Many software publishers are experimenting with lower prices on their "B" titles and repackaging major games that have had a first run through the stores. Interplay is offering a floor display with nine classic titles that will retail for approximately $29.95 each. Accolade recently began shipping CD-ROM versions of Hardball III, Jack Nicklaus Golf, and Star Control II, also at $29.95. And Velocity has begun selling its $39.95 Mile High Club, which has eight classic flight simulators on a single CD-ROM, including JetFighter II, F-14, and the original Wing Commander.

This year will also mark the continuation of last year's major trend: the transition of computer-based games from disk to CD-ROM. By December 1994, 51 percent of all computer games were on CD-ROM, making up 61 percent of the revenue, according to PC Data. In December 1993, just 13 percent of all computer games were on CD-ROM, making up only 19 percent of the revenue. Expect 1995 to bring further growth in CD-ROM games, with nearly every major game being released only on disc.

Other trends we're likely to see in 1995 include larger production budgets for many of the top entertainment titles. With so many games fighting for limited shelf space, budgets for major projects will be in the range of $2 million to $5 million. Following the acceptance of CD-ROM games as a mass consumer product, we'll see more Hollywood actors, production people, and special-effects companies becoming involved in top projects. To lessen the risk, many of these projects will be based on well-known film, television, and recording properties (current examples include Behind the Mask, Monty Python's Complete Waste of Time, and Bob Dylan: Highway 61 Interactive). Also expect more titles to be available on multiple platforms to help spread production costs over a larger number of potential customers.



From Shareware to Retail

Who would have guessed five years ago that a software developer could gross well over a million dollars with a shareware game and leverage that success into a wildly profitable launch at retail? "DOOM II owes a lot of its success to the success of DOOM as a shareware product," says Allan Blum, vice president of marketing for GT Interactive. "By making products available on BBSs, you're reaching the cream of the crop, the strong gamers, the strong PC fanatics. Once they've tried a game and liked it, they spread the word. So when you finally show up with a retail version of the game, everyone has already heard about it."

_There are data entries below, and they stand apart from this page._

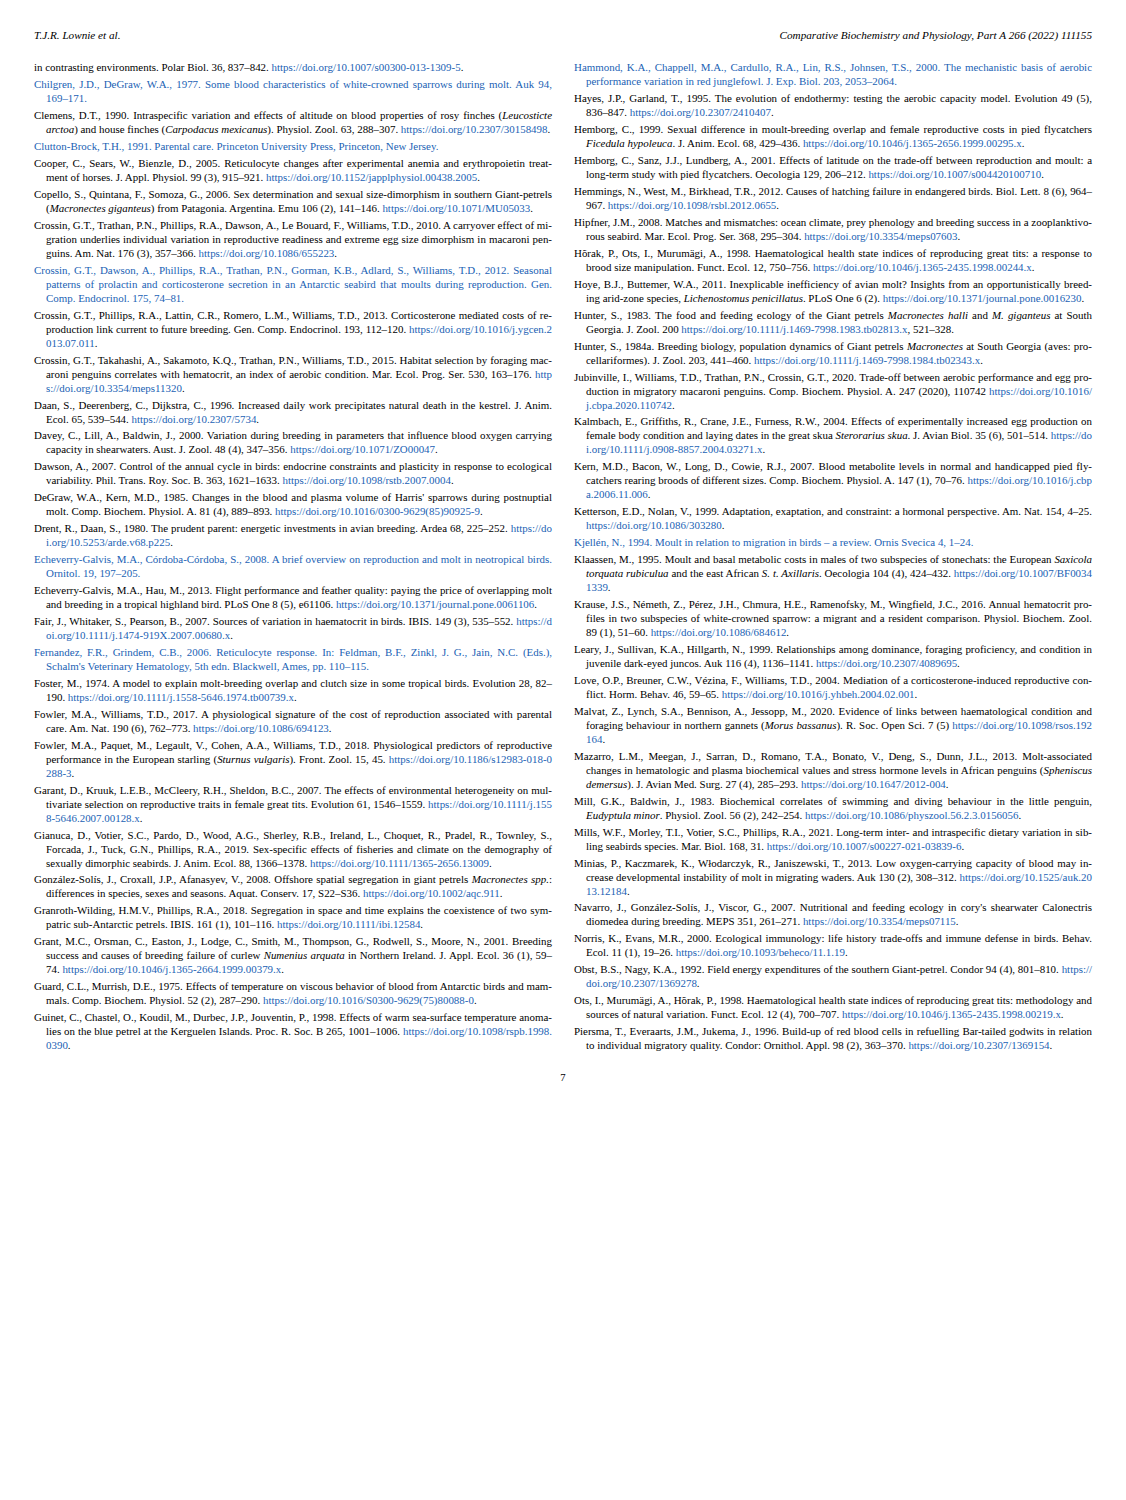T.J.R. Lownie et al.
Comparative Biochemistry and Physiology, Part A 266 (2022) 111155
in contrasting environments. Polar Biol. 36, 837–842. https://doi.org/10.1007/s00300-013-1309-5.
Chilgren, J.D., DeGraw, W.A., 1977. Some blood characteristics of white-crowned sparrows during molt. Auk 94, 169–171.
Clemens, D.T., 1990. Intraspecific variation and effects of altitude on blood properties of rosy finches (Leucosticte arctoa) and house finches (Carpodacus mexicanus). Physiol. Zool. 63, 288–307. https://doi.org/10.2307/30158498.
Clutton-Brock, T.H., 1991. Parental care. Princeton University Press, Princeton, New Jersey.
Cooper, C., Sears, W., Bienzle, D., 2005. Reticulocyte changes after experimental anemia and erythropoietin treatment of horses. J. Appl. Physiol. 99 (3), 915–921. https://doi.org/10.1152/japplphysiol.00438.2005.
Copello, S., Quintana, F., Somoza, G., 2006. Sex determination and sexual size-dimorphism in southern Giant-petrels (Macronectes giganteus) from Patagonia. Argentina. Emu 106 (2), 141–146. https://doi.org/10.1071/MU05033.
Crossin, G.T., Trathan, P.N., Phillips, R.A., Dawson, A., Le Bouard, F., Williams, T.D., 2010. A carryover effect of migration underlies individual variation in reproductive readiness and extreme egg size dimorphism in macaroni penguins. Am. Nat. 176 (3), 357–366. https://doi.org/10.1086/655223.
Crossin, G.T., Dawson, A., Phillips, R.A., Trathan, P.N., Gorman, K.B., Adlard, S., Williams, T.D., 2012. Seasonal patterns of prolactin and corticosterone secretion in an Antarctic seabird that moults during reproduction. Gen. Comp. Endocrinol. 175, 74–81.
Crossin, G.T., Phillips, R.A., Lattin, C.R., Romero, L.M., Williams, T.D., 2013. Corticosterone mediated costs of reproduction link current to future breeding. Gen. Comp. Endocrinol. 193, 112–120. https://doi.org/10.1016/j.ygcen.2013.07.011.
Crossin, G.T., Takahashi, A., Sakamoto, K.Q., Trathan, P.N., Williams, T.D., 2015. Habitat selection by foraging macaroni penguins correlates with hematocrit, an index of aerobic condition. Mar. Ecol. Prog. Ser. 530, 163–176. https://doi.org/10.3354/meps11320.
Daan, S., Deerenberg, C., Dijkstra, C., 1996. Increased daily work precipitates natural death in the kestrel. J. Anim. Ecol. 65, 539–544. https://doi.org/10.2307/5734.
Davey, C., Lill, A., Baldwin, J., 2000. Variation during breeding in parameters that influence blood oxygen carrying capacity in shearwaters. Aust. J. Zool. 48 (4), 347–356. https://doi.org/10.1071/ZO00047.
Dawson, A., 2007. Control of the annual cycle in birds: endocrine constraints and plasticity in response to ecological variability. Phil. Trans. Roy. Soc. B. 363, 1621–1633. https://doi.org/10.1098/rstb.2007.0004.
DeGraw, W.A., Kern, M.D., 1985. Changes in the blood and plasma volume of Harris' sparrows during postnuptial molt. Comp. Biochem. Physiol. A. 81 (4), 889–893. https://doi.org/10.1016/0300-9629(85)90925-9.
Drent, R., Daan, S., 1980. The prudent parent: energetic investments in avian breeding. Ardea 68, 225–252. https://doi.org/10.5253/arde.v68.p225.
Echeverry-Galvis, M.A., Córdoba-Córdoba, S., 2008. A brief overview on reproduction and molt in neotropical birds. Ornitol. 19, 197–205.
Echeverry-Galvis, M.A., Hau, M., 2013. Flight performance and feather quality: paying the price of overlapping molt and breeding in a tropical highland bird. PLoS One 8 (5), e61106. https://doi.org/10.1371/journal.pone.0061106.
Fair, J., Whitaker, S., Pearson, B., 2007. Sources of variation in haematocrit in birds. IBIS. 149 (3), 535–552. https://doi.org/10.1111/j.1474-919X.2007.00680.x.
Fernandez, F.R., Grindem, C.B., 2006. Reticulocyte response. In: Feldman, B.F., Zinkl, J. G., Jain, N.C. (Eds.), Schalm's Veterinary Hematology, 5th edn. Blackwell, Ames, pp. 110–115.
Foster, M., 1974. A model to explain molt-breeding overlap and clutch size in some tropical birds. Evolution 28, 82–190. https://doi.org/10.1111/j.1558-5646.1974.tb00739.x.
Fowler, M.A., Williams, T.D., 2017. A physiological signature of the cost of reproduction associated with parental care. Am. Nat. 190 (6), 762–773. https://doi.org/10.1086/694123.
Fowler, M.A., Paquet, M., Legault, V., Cohen, A.A., Williams, T.D., 2018. Physiological predictors of reproductive performance in the European starling (Sturnus vulgaris). Front. Zool. 15, 45. https://doi.org/10.1186/s12983-018-0288-3.
Garant, D., Kruuk, L.E.B., McCleery, R.H., Sheldon, B.C., 2007. The effects of environmental heterogeneity on multivariate selection on reproductive traits in female great tits. Evolution 61, 1546–1559. https://doi.org/10.1111/j.1558-5646.2007.00128.x.
Gianuca, D., Votier, S.C., Pardo, D., Wood, A.G., Sherley, R.B., Ireland, L., Choquet, R., Pradel, R., Townley, S., Forcada, J., Tuck, G.N., Phillips, R.A., 2019. Sex-specific effects of fisheries and climate on the demography of sexually dimorphic seabirds. J. Anim. Ecol. 88, 1366–1378. https://doi.org/10.1111/1365-2656.13009.
González-Solís, J., Croxall, J.P., Afanasyev, V., 2008. Offshore spatial segregation in giant petrels Macronectes spp.: differences in species, sexes and seasons. Aquat. Conserv. 17, S22–S36. https://doi.org/10.1002/aqc.911.
Granroth-Wilding, H.M.V., Phillips, R.A., 2018. Segregation in space and time explains the coexistence of two sympatric sub-Antarctic petrels. IBIS. 161 (1), 101–116. https://doi.org/10.1111/ibi.12584.
Grant, M.C., Orsman, C., Easton, J., Lodge, C., Smith, M., Thompson, G., Rodwell, S., Moore, N., 2001. Breeding success and causes of breeding failure of curlew Numenius arquata in Northern Ireland. J. Appl. Ecol. 36 (1), 59–74. https://doi.org/10.1046/j.1365-2664.1999.00379.x.
Guard, C.L., Murrish, D.E., 1975. Effects of temperature on viscous behavior of blood from Antarctic birds and mammals. Comp. Biochem. Physiol. 52 (2), 287–290. https://doi.org/10.1016/S0300-9629(75)80088-0.
Guinet, C., Chastel, O., Koudil, M., Durbec, J.P., Jouventin, P., 1998. Effects of warm sea-surface temperature anomalies on the blue petrel at the Kerguelen Islands. Proc. R. Soc. B 265, 1001–1006. https://doi.org/10.1098/rspb.1998.0390.
Hammond, K.A., Chappell, M.A., Cardullo, R.A., Lin, R.S., Johnsen, T.S., 2000. The mechanistic basis of aerobic performance variation in red junglefowl. J. Exp. Biol. 203, 2053–2064.
Hayes, J.P., Garland, T., 1995. The evolution of endothermy: testing the aerobic capacity model. Evolution 49 (5), 836–847. https://doi.org/10.2307/2410407.
Hemborg, C., 1999. Sexual difference in moult-breeding overlap and female reproductive costs in pied flycatchers Ficedula hypoleuca. J. Anim. Ecol. 68, 429–436. https://doi.org/10.1046/j.1365-2656.1999.00295.x.
Hemborg, C., Sanz, J.J., Lundberg, A., 2001. Effects of latitude on the trade-off between reproduction and moult: a long-term study with pied flycatchers. Oecologia 129, 206–212. https://doi.org/10.1007/s004420100710.
Hemmings, N., West, M., Birkhead, T.R., 2012. Causes of hatching failure in endangered birds. Biol. Lett. 8 (6), 964–967. https://doi.org/10.1098/rsbl.2012.0655.
Hipfner, J.M., 2008. Matches and mismatches: ocean climate, prey phenology and breeding success in a zooplanktivorous seabird. Mar. Ecol. Prog. Ser. 368, 295–304. https://doi.org/10.3354/meps07603.
Hõrak, P., Ots, I., Murumägi, A., 1998. Haematological health state indices of reproducing great tits: a response to brood size manipulation. Funct. Ecol. 12, 750–756. https://doi.org/10.1046/j.1365-2435.1998.00244.x.
Hoye, B.J., Buttemer, W.A., 2011. Inexplicable inefficiency of avian molt? Insights from an opportunistically breeding arid-zone species, Lichenostomus penicillatus. PLoS One 6 (2). https://doi.org/10.1371/journal.pone.0016230.
Hunter, S., 1983. The food and feeding ecology of the Giant petrels Macronectes halli and M. giganteus at South Georgia. J. Zool. 200 https://doi.org/10.1111/j.1469-7998.1983.tb02813.x, 521–328.
Hunter, S., 1984a. Breeding biology, population dynamics of Giant petrels Macronectes at South Georgia (aves: procellariformes). J. Zool. 203, 441–460. https://doi.org/10.1111/j.1469-7998.1984.tb02343.x.
Jubinville, I., Williams, T.D., Trathan, P.N., Crossin, G.T., 2020. Trade-off between aerobic performance and egg production in migratory macaroni penguins. Comp. Biochem. Physiol. A. 247 (2020), 110742 https://doi.org/10.1016/j.cbpa.2020.110742.
Kalmbach, E., Griffiths, R., Crane, J.E., Furness, R.W., 2004. Effects of experimentally increased egg production on female body condition and laying dates in the great skua Sterorarius skua. J. Avian Biol. 35 (6), 501–514. https://doi.org/10.1111/j.0908-8857.2004.03271.x.
Kern, M.D., Bacon, W., Long, D., Cowie, R.J., 2007. Blood metabolite levels in normal and handicapped pied flycatchers rearing broods of different sizes. Comp. Biochem. Physiol. A. 147 (1), 70–76. https://doi.org/10.1016/j.cbpa.2006.11.006.
Ketterson, E.D., Nolan, V., 1999. Adaptation, exaptation, and constraint: a hormonal perspective. Am. Nat. 154, 4–25. https://doi.org/10.1086/303280.
Kjellén, N., 1994. Moult in relation to migration in birds – a review. Ornis Svecica 4, 1–24.
Klaassen, M., 1995. Moult and basal metabolic costs in males of two subspecies of stonechats: the European Saxicola torquata rubiculua and the east African S. t. Axillaris. Oecologia 104 (4), 424–432. https://doi.org/10.1007/BF00341339.
Krause, J.S., Németh, Z., Pérez, J.H., Chmura, H.E., Ramenofsky, M., Wingfield, J.C., 2016. Annual hematocrit profiles in two subspecies of white-crowned sparrow: a migrant and a resident comparison. Physiol. Biochem. Zool. 89 (1), 51–60. https://doi.org/10.1086/684612.
Leary, J., Sullivan, K.A., Hillgarth, N., 1999. Relationships among dominance, foraging proficiency, and condition in juvenile dark-eyed juncos. Auk 116 (4), 1136–1141. https://doi.org/10.2307/4089695.
Love, O.P., Breuner, C.W., Vézina, F., Williams, T.D., 2004. Mediation of a corticosterone-induced reproductive conflict. Horm. Behav. 46, 59–65. https://doi.org/10.1016/j.yhbeh.2004.02.001.
Malvat, Z., Lynch, S.A., Bennison, A., Jessopp, M., 2020. Evidence of links between haematological condition and foraging behaviour in northern gannets (Morus bassanus). R. Soc. Open Sci. 7 (5) https://doi.org/10.1098/rsos.192164.
Mazarro, L.M., Meegan, J., Sarran, D., Romano, T.A., Bonato, V., Deng, S., Dunn, J.L., 2013. Molt-associated changes in hematologic and plasma biochemical values and stress hormone levels in African penguins (Spheniscus demersus). J. Avian Med. Surg. 27 (4), 285–293. https://doi.org/10.1647/2012-004.
Mill, G.K., Baldwin, J., 1983. Biochemical correlates of swimming and diving behaviour in the little penguin, Eudyptula minor. Physiol. Zool. 56 (2), 242–254. https://doi.org/10.1086/physzool.56.2.3.0156056.
Mills, W.F., Morley, T.I., Votier, S.C., Phillips, R.A., 2021. Long-term inter- and intraspecific dietary variation in sibling seabirds species. Mar. Biol. 168, 31. https://doi.org/10.1007/s00227-021-03839-6.
Minias, P., Kaczmarek, K., Włodarczyk, R., Janiszewski, T., 2013. Low oxygen-carrying capacity of blood may increase developmental instability of molt in migrating waders. Auk 130 (2), 308–312. https://doi.org/10.1525/auk.2013.12184.
Navarro, J., González-Solís, J., Viscor, G., 2007. Nutritional and feeding ecology in cory's shearwater Calonectris diomedea during breeding. MEPS 351, 261–271. https://doi.org/10.3354/meps07115.
Norris, K., Evans, M.R., 2000. Ecological immunology: life history trade-offs and immune defense in birds. Behav. Ecol. 11 (1), 19–26. https://doi.org/10.1093/beheco/11.1.19.
Obst, B.S., Nagy, K.A., 1992. Field energy expenditures of the southern Giant-petrel. Condor 94 (4), 801–810. https://doi.org/10.2307/1369278.
Ots, I., Murumägi, A., Hõrak, P., 1998. Haematological health state indices of reproducing great tits: methodology and sources of natural variation. Funct. Ecol. 12 (4), 700–707. https://doi.org/10.1046/j.1365-2435.1998.00219.x.
Piersma, T., Everaarts, J.M., Jukema, J., 1996. Build-up of red blood cells in refuelling Bar-tailed godwits in relation to individual migratory quality. Condor: Ornithol. Appl. 98 (2), 363–370. https://doi.org/10.2307/1369154.
7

Interplay has followed a similar strategy with Descent by allowing consumers to sample a limited number of levels with its shareware version. Just four weeks after its December 12 launch, the shareware game moved to the number one spot on the Internet Top 100 Games list. Interplay claims that the program received 900,000 downloads before the launch of the full retail version on March 17. "The sell-in of Descent has already surpassed our projections," says Kim Motika, vice president of sales for Interplay. "Retailers of all sizes have ordered product and every major retailer has bought in deep." The company plans to spend $1 million in the largest television campaign ever for a PC game.